### Texte fourni ###

« Cette voiture évoque les jeans et le rock’n’roll ! »
A la fin des années 1940, l’Europe était encore sur les genoux, avec ses infrastructures détruites par six années de guerre, mais il en allait tout autrement des États-Unis. La demande provoquée par le conflit avait généré une activité industrielle qui s’est poursuivie une fois la paix revenue. Alors que la Grande-Bretagne chancelait et cherchait un moyen d’éviter la déroute financière, sa puissante alliée de l’autre côté de l’Atlantique regardait vers l’avenir avec optimisme.
En terme automobile toutefois, l’Angleterre avait beaucoup à offrir. Alors qu’ils étaient en service à l’étranger, de nombreux militaires américains avaient succombé aux charmes des sportives anglaises. Le mot d’ordre “exporter ou mourir” qui prévalait en Grande-Bretagne au cours des années 1950 signifiait que les MG, Triumph et Jaguar étaient exportées par bateaux entiers vers le Nouveau-Monde, où elles comblaient de bonheur les passionnés d’automobile.
A l’époque, ces voitures de sport représentaient une part de marché trop limitée pour intéresser les “Trois Grands” constructeurs américains : elles correspondaient à 0,27% des immatriculations de voitures neuves en 1952. Pourtant, chez General Motors, certains souhaitaient explorer ce domaine. Patron du “Art and Colour Studio” de GM, Harley Earl était également un passionné de voitures de sport, et de Jaguar en particulier. Il s’était trouvé un allié en la personne du président Edward N. Cole, qui souhaitait secouer l’image terne de Chevrolet et produire des modèles plus racés, qui donnerait à Ford du grain à moudre.

###

Consigne: Reprenez le texte sur les sportives anglaises et General Motors juste après sa dernière phrase, et écrivez-en la suite.

### Données fournies ###

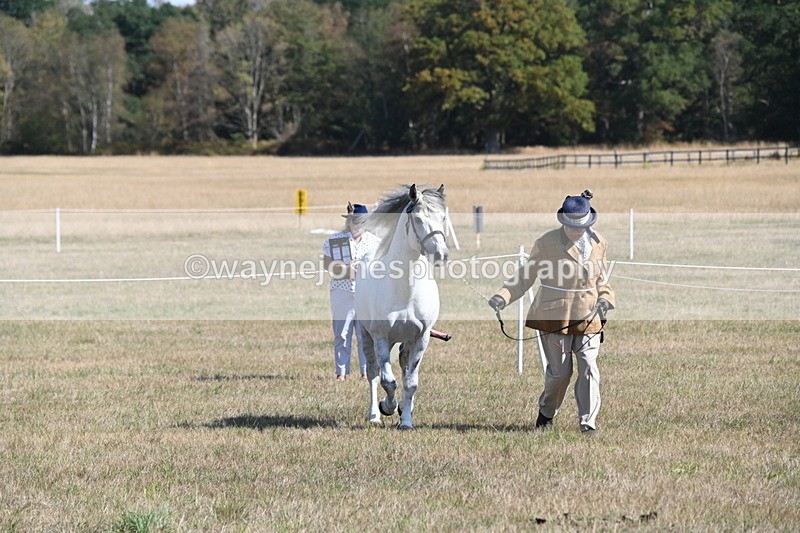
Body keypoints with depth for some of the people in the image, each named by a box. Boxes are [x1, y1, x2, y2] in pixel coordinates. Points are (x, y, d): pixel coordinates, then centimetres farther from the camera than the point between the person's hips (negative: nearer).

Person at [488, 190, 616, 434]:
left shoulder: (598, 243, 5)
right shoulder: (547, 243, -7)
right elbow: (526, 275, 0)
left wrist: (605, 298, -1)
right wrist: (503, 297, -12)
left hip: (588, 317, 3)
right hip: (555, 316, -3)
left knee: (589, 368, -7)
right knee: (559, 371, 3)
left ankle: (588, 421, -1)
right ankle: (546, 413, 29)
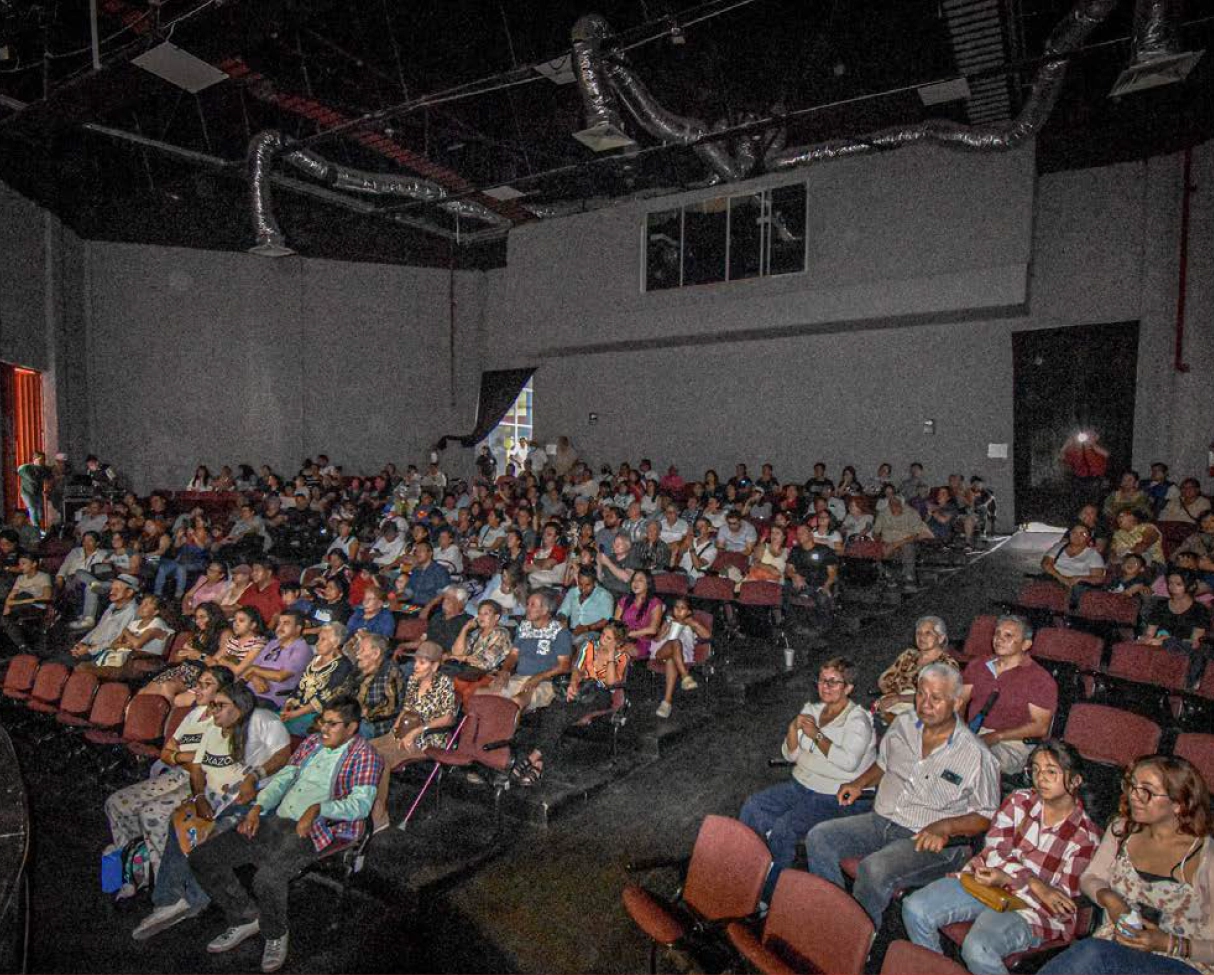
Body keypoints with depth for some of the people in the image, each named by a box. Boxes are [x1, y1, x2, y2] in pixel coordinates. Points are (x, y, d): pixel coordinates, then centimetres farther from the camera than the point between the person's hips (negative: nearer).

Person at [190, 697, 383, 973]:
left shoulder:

###
### Données fournies ###

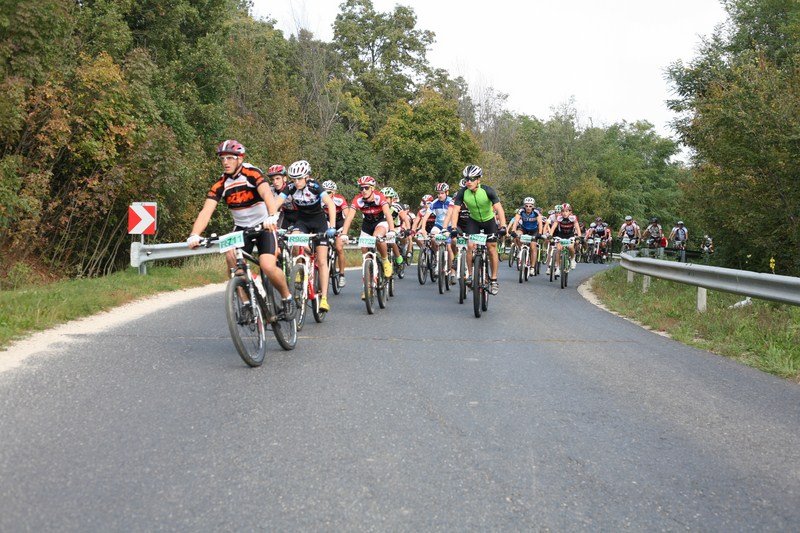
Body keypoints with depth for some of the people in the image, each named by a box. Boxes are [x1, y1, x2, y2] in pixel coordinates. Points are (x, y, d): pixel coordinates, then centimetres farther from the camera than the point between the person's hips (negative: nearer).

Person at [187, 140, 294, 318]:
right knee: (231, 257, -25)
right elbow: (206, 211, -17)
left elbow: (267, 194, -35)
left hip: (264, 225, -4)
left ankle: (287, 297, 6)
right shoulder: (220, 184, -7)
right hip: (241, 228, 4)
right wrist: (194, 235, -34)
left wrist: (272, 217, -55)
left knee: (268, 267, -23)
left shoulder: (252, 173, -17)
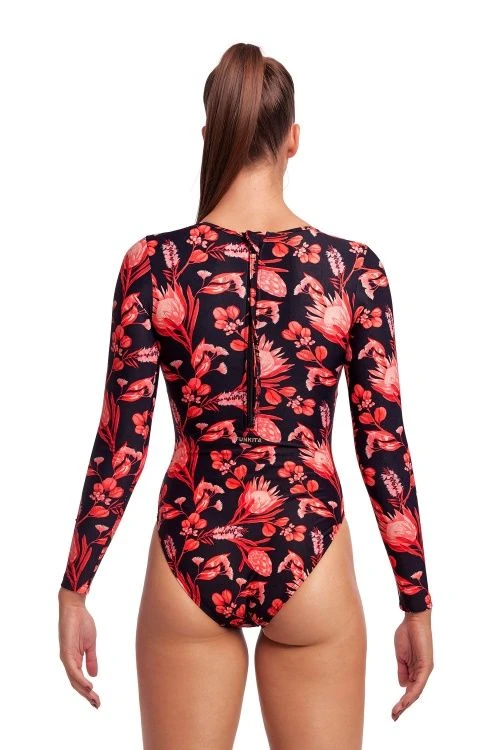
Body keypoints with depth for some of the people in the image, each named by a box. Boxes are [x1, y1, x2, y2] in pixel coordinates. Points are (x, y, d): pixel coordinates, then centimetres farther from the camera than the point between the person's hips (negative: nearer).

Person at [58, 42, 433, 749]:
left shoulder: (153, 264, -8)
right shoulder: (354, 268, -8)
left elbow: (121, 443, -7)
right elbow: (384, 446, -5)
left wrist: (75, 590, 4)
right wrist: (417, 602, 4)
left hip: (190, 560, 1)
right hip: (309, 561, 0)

###
### Données fournies ###

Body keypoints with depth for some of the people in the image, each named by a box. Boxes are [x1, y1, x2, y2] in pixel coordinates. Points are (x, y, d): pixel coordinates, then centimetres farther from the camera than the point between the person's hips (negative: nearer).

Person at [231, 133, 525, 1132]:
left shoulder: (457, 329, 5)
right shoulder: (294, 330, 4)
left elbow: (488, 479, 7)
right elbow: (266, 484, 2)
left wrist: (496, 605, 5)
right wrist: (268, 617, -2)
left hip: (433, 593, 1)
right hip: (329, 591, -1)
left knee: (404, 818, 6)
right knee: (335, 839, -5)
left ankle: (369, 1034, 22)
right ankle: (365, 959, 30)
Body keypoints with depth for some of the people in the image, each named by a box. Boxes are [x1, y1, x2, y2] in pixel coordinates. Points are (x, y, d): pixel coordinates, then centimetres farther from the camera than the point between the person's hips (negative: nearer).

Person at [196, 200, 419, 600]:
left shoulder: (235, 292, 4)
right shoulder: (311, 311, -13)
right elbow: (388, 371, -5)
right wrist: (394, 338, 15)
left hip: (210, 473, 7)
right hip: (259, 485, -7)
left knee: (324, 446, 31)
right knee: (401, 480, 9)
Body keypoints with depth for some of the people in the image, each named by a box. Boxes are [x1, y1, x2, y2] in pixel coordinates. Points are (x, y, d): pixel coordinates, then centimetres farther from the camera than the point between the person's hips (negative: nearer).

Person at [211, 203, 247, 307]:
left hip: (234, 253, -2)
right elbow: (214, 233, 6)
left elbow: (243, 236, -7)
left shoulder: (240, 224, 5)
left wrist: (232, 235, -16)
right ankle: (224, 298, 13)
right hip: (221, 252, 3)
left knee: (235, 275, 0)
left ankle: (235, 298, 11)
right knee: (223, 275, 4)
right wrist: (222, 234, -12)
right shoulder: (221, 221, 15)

###

Résultat:
Le choix du plastique
C’est ainsi que voyait le jour le “Project Opel”. Earl était en charge du style, mais la définition technique de la voiture et de sa mécanique revenait à Robert F. McLean. Utilisant au maximum des éléments existants, l’équipe a donc choisi le six cylindres en ligne “Stovebolt” 235 ci (3,8 litres). Dérivé d’un moteur d’avant-guerre, il développait 105 ch dans sa version standard, ce qui était de toute évidence insuffisant. Les ingénieurs de Chevrolet parvenaient alors à en tirer 150 ch grâce à un arbre à cames plus sportif, une culasse modifiée avec un taux de compression de 8 : 1 et un nouveau collecteur d’admission en aluminium relié à trois carburateurs Carter. Sous cette forme, ce moteur prenait le nom de “Blue Flame”.
Le châssis était conçu spécialement pour la nouvelle voiture. Il comportait des renforts diagonaux pour plus de rigidité, et le moteur était installé beaucoup plus bas et en arrière que sur les berlines Chevrolet. Au lieu du tube de transmission classique, la voiture adoptait le système “Hotchkiss drive”, avec un arbre à deux cardans, une première pour ce constructeur. La boîte était une automatique Powerglide à deux vitesses, ce qui allait devenir une pierre d’achoppement.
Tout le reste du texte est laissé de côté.